1. A diffuser element for installation in an air inlet for flow diversion and equalization, comprising a diffuser element;

the diffuser has a flow guiding surface;

a plurality of diversion channels are arranged on the upper edge of the diffusion piece at intervals along the circumferential direction of the diffusion piece, and penetrate through the diffusion piece;

the process gas flowing in from the gas inlet can flow along the diversion surface and the diversion channel.

2. The diffusing member of claim 1, wherein said diffuser comprises a first flow-guiding portion and a second flow-guiding portion protruding outwardly from said first flow-guiding portion, said flow-guiding surfaces comprising a first flow-guiding surface at said first flow-guiding portion and a second flow-guiding surface at said second flow-guiding portion, said first flow-guiding surface and said second flow-guiding surface being connected;

the slope of the first guide surface is larger than that of the second guide surface;

the process gas flowing in from the gas inlet may flow through the first and second guide surfaces in sequence.

3. The diffusing member of claim 2, wherein the flow-directing channel is a flow-directing hole disposed in and extending through the first flow-directing portion.

4. A diffusing member according to claim 3, wherein there are 6 of said flow-directing holes equally spaced from said first flow-directing portions.

5. A diffusing member according to claim 3, wherein a plurality of transition grooves are provided at intervals in the circumferential direction of the first flow guiding portion, the transition grooves are provided along the height direction of the first flow guiding portion, the outer sides of the transition grooves penetrate through the first flow guiding surface, and the flow guiding holes are provided in the bottom walls of the transition grooves in one-to-one correspondence and penetrate through the first flow guiding portion.

6. The diffuser element of claim 5, wherein said transition groove comprises a first side wall, a transition wall and a second side wall, said first and second side walls being connected by said transition wall, and wherein the pinch value between said first and second side walls is between 25 ° and 35 °, and wherein the distance between said first and second side walls increases progressively away from the center of said diffuser.

7. The diffuser element of claim 2, wherein the flow-directing channel is a flow-directing channel disposed along a height of the diffuser and extending through the diffuser and through an outer periphery of the second flow-directing portion in a direction toward the second flow-directing portion.

8. The diffusing member of claim 7, wherein said channels include third and fourth oppositely disposed sidewalls;

the third side wall and the fourth side wall gradually increase in a direction away from the center of the diffuser.
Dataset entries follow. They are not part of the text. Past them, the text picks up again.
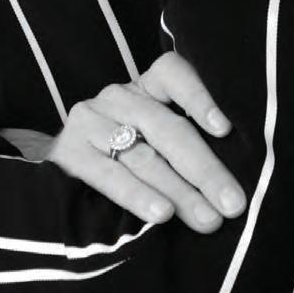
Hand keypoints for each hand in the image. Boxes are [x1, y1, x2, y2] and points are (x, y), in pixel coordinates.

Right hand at [7, 52, 246, 232]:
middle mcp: (118, 97)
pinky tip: (162, 214)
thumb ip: (184, 150)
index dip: (199, 97)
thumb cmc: (124, 157)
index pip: (172, 73)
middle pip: (165, 126)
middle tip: (232, 202)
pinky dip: (138, 196)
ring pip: (142, 156)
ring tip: (207, 219)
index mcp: (145, 88)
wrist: (60, 167)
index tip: (225, 129)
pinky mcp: (69, 149)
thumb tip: (229, 187)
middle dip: (204, 169)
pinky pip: (109, 175)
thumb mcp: (153, 141)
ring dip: (179, 191)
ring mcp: (90, 120)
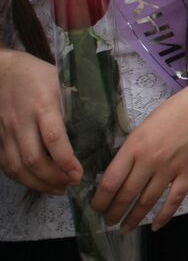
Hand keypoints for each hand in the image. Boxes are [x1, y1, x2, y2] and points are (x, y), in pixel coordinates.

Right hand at [0, 49, 81, 193]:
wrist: (1, 71)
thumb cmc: (37, 75)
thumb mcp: (62, 81)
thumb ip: (77, 101)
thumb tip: (104, 119)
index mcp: (43, 105)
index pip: (54, 138)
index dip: (65, 160)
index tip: (78, 174)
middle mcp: (22, 121)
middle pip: (34, 159)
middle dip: (54, 178)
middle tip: (71, 185)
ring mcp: (6, 131)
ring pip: (17, 166)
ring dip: (38, 183)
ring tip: (57, 189)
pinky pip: (5, 164)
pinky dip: (21, 178)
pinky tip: (36, 182)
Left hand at [90, 80, 187, 230]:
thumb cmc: (172, 112)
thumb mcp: (142, 127)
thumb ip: (130, 150)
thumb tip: (118, 173)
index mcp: (134, 147)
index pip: (110, 182)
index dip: (100, 200)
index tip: (96, 208)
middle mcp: (150, 160)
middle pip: (126, 195)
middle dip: (114, 212)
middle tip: (108, 222)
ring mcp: (171, 168)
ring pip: (147, 201)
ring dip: (134, 218)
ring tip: (125, 228)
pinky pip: (174, 199)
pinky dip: (164, 215)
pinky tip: (155, 226)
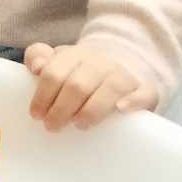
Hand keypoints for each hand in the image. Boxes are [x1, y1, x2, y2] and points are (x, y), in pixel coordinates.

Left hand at [24, 41, 158, 131]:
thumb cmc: (83, 70)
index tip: (36, 114)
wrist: (126, 64)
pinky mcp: (146, 90)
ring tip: (78, 125)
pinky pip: (143, 94)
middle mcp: (101, 63)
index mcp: (76, 55)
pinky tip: (120, 109)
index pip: (54, 72)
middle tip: (51, 126)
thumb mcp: (59, 60)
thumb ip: (39, 56)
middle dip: (61, 109)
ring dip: (90, 110)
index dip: (42, 95)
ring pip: (109, 89)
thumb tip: (36, 66)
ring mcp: (124, 75)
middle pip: (78, 85)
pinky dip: (132, 101)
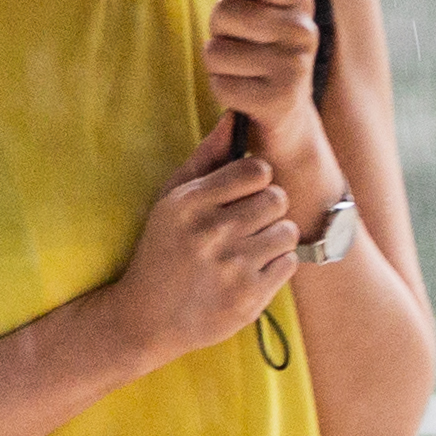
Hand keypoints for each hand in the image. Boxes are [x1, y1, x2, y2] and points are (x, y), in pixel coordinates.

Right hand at [108, 141, 304, 361]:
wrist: (146, 318)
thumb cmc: (161, 250)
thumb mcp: (170, 200)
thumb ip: (205, 157)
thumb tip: (234, 117)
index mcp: (189, 202)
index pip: (257, 170)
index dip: (256, 179)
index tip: (243, 193)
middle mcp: (210, 232)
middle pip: (277, 198)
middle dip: (267, 209)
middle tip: (247, 223)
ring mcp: (231, 267)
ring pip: (287, 231)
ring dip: (273, 238)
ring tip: (248, 249)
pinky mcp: (249, 298)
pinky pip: (289, 264)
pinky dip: (275, 267)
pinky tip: (249, 272)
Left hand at [200, 0, 325, 179]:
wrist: (289, 122)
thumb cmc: (264, 58)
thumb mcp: (263, 15)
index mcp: (300, 0)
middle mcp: (303, 29)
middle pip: (224, 12)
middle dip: (218, 31)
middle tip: (238, 46)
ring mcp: (294, 65)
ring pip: (215, 50)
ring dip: (218, 64)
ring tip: (241, 71)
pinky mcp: (279, 98)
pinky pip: (220, 83)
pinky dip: (223, 90)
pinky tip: (243, 94)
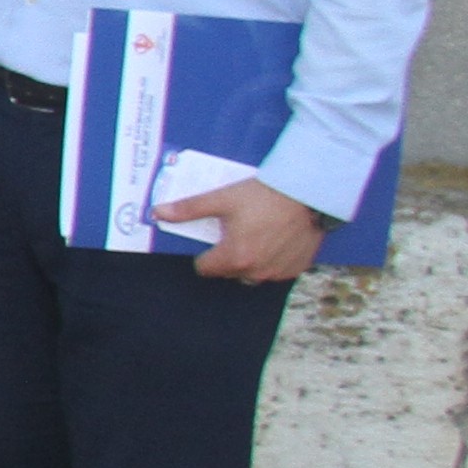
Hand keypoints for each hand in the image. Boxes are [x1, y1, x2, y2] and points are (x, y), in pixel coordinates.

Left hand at [159, 171, 329, 282]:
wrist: (308, 194)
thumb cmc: (263, 196)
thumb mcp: (222, 199)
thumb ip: (189, 209)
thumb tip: (158, 212)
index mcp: (234, 258)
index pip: (204, 268)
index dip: (204, 254)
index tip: (212, 239)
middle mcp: (256, 271)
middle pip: (228, 272)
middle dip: (226, 256)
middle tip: (235, 233)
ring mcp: (278, 272)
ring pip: (252, 274)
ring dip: (249, 261)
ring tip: (255, 236)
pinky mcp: (297, 268)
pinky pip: (277, 271)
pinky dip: (273, 260)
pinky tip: (275, 241)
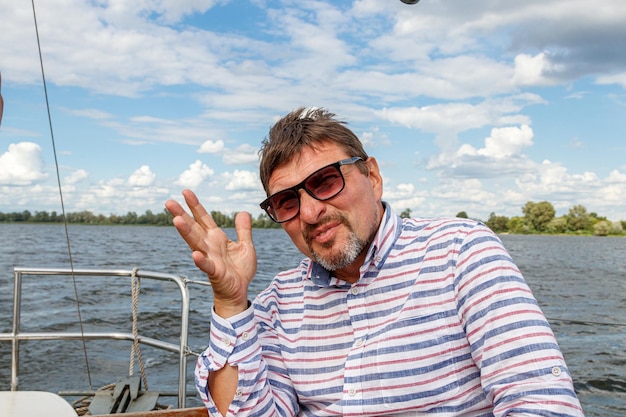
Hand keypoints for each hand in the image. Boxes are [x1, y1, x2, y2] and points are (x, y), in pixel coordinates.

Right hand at [165, 189, 256, 316]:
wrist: (239, 291)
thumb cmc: (239, 269)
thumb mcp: (246, 246)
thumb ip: (244, 230)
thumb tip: (243, 212)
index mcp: (216, 238)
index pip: (203, 218)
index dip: (195, 205)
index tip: (185, 192)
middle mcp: (209, 246)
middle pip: (194, 227)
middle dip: (182, 215)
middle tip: (169, 202)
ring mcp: (210, 258)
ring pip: (196, 243)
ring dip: (186, 232)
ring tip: (177, 220)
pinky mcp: (215, 272)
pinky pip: (207, 266)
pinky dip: (201, 261)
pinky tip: (195, 255)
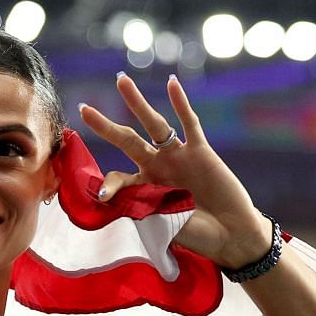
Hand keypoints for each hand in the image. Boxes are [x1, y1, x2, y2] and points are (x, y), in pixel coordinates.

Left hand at [78, 72, 271, 268]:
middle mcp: (156, 168)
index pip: (118, 179)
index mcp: (142, 188)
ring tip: (121, 80)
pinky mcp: (200, 151)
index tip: (103, 196)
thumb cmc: (195, 234)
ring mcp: (177, 156)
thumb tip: (112, 194)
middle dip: (105, 126)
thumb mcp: (161, 223)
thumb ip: (139, 206)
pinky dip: (180, 104)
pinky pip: (188, 123)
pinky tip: (172, 84)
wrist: (230, 234)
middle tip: (84, 109)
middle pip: (126, 141)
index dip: (108, 185)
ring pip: (153, 125)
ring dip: (137, 102)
9. The diffusion member according to claim 8, wherein three of the flow guide grooves are provided at equal intervals, and the included angle between the third side wall and the fourth side wall ranges from 40 ° to 55 °; and/or the number of the groups of groups,

the number of the diversion trenches is six, the six diversion trenches are arranged at equal intervals, and the value range of the included angle between the third side wall and the fourth side wall is 25-35 degrees.

10. A diffusing member according to any one of claims 1-9, wherein the bottom of said diffuser is provided with a diffusing cavity, said flow-guiding channel communicating with said diffusing cavity.

11. The diffusion member of claim 10, wherein the diffusion chamber comprises a plenum and a diffuser;

the pressure stabilizing cavity is cylindrical and is communicated with the diversion channel;

the diffuser chamber gradually increases toward the bottom of the diffuser.

12. A semiconductor processing apparatus comprising a body, a cover, a flow equalization plate, and the diffusion member of any of claims 1-11;

the body is provided with a process cavity, the cover body is arranged at an opening of the process cavity, the flow equalizing plate is arranged at the cover body, and a plurality of flow equalizing holes are arranged on the flow equalizing plate;

the cover is provided with an air inlet, and the diffuser is mounted to the air inlet.